1. what type of elevator is this application?
freight elevator, human passenger elevator, or both?

i would check your local codes !
if people are to travel on the elevator, i do not believe a plc is allowed.
it must be redundant relay controls.
but, that was years ago.
You will still need safety, engineering, and maintenance to do a risk assessment. if it falls, questions will be asked and you will need the answers.
regards,
james

 

[James Mcquade]

my apologies to all, i was on a quick break and did not notice the number of posts and also unaware this is a homework assignment.
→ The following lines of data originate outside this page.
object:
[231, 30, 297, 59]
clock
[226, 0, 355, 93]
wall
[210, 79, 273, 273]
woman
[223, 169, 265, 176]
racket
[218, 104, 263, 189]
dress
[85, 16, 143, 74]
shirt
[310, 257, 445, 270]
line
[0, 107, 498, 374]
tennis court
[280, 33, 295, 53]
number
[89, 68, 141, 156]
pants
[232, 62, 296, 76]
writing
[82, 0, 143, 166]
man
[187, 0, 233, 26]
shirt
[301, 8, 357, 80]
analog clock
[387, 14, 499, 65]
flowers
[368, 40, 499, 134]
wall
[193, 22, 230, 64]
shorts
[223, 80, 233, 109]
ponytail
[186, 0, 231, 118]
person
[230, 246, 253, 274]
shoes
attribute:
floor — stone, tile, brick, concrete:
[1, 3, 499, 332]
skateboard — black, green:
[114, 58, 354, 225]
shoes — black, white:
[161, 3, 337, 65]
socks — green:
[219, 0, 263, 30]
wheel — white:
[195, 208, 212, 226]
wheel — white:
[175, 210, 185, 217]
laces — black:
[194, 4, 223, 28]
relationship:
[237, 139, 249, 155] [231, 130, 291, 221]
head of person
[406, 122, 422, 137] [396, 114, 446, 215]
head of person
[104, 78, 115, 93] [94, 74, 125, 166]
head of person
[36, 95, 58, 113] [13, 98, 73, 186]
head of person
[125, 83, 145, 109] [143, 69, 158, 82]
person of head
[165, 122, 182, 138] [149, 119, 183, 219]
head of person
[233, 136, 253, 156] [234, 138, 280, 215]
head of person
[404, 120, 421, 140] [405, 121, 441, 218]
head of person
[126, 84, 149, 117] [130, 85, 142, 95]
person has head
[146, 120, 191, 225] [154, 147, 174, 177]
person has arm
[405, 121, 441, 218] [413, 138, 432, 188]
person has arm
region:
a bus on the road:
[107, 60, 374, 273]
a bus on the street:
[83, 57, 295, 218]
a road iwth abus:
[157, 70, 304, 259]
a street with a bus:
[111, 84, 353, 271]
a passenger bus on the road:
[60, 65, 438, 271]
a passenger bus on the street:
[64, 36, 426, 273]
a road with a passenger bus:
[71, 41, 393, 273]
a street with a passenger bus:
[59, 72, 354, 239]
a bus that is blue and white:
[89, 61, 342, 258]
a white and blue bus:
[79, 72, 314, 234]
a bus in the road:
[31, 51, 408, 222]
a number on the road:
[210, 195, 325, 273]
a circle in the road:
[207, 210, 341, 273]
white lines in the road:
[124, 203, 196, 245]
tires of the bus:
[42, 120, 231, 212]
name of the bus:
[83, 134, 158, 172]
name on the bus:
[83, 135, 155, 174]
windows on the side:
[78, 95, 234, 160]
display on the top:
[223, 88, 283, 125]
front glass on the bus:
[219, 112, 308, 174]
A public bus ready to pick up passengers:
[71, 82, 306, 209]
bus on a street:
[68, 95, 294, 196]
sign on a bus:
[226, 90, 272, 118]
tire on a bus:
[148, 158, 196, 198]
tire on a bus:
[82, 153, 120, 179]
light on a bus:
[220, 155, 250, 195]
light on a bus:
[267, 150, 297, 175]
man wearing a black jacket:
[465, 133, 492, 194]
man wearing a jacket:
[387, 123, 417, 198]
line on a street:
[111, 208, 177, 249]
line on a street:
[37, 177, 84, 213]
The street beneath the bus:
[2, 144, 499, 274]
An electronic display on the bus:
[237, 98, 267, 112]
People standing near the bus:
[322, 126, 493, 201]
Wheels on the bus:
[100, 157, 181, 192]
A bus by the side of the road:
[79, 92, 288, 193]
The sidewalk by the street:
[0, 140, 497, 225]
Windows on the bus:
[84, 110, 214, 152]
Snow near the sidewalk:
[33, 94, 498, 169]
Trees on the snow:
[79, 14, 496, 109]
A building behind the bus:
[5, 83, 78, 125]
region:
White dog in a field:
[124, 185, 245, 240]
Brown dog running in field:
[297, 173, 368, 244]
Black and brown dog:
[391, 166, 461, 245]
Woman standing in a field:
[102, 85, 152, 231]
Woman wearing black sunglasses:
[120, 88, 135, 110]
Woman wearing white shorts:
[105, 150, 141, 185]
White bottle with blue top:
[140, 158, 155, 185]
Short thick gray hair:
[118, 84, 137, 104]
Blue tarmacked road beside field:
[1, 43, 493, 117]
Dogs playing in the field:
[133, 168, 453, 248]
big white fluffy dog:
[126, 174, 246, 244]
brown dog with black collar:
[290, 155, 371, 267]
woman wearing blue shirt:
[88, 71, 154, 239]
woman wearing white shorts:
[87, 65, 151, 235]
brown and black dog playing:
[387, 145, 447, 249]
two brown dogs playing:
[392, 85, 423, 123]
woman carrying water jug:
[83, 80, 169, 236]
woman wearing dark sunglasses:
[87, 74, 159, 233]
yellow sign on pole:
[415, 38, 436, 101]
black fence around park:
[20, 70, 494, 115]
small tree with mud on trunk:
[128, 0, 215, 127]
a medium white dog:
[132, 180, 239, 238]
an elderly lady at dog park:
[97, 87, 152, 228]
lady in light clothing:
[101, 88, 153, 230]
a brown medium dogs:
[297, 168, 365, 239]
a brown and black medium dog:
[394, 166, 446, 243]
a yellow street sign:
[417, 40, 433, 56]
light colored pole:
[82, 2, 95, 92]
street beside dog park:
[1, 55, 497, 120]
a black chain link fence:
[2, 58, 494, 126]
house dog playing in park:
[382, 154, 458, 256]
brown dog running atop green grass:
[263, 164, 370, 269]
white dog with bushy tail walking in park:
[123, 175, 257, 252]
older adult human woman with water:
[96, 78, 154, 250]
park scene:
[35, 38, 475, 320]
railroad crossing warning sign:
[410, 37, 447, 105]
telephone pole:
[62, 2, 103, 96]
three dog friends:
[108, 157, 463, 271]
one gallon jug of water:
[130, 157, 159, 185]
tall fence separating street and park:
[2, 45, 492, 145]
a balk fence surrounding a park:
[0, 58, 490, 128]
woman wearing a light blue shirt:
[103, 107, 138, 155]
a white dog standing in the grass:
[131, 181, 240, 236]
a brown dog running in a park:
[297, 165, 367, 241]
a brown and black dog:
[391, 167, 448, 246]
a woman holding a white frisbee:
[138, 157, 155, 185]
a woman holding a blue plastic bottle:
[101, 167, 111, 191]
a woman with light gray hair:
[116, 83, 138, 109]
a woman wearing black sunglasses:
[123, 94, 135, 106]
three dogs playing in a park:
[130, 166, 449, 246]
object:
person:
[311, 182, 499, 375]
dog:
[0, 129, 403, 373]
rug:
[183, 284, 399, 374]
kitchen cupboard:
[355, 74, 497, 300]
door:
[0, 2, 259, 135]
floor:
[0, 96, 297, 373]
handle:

i was asked many years ago to do this exact job for a customer.
we looked into the requirements and passed on the job.
regards,
james

 

[parky]

James is correct, it is unlikely that a PLC will have the required approval as we have already said that positive guided relays are a must even with modern controls (Microprocessor controlled), a couple of years ago I helped install new controls in existing lifts with the supplier engineer.
I know this is just an assignment but a few things come to mind, it is not mentioned & I have not looked at the codes posted in detail but there is no mention of up & down buttons in any system that has more than two floors the intermediate floors will need two call buttons i.e. up or down.
Also if someone was to call a floor from an intermediate floor then if the lift was travelling up & they wanted down & the original call was to a floor above then it will not stop until it has reached the floor above, then travel down to the calling floor, in other words, if travelling up & a down floor is required, it will go to the first selected floor.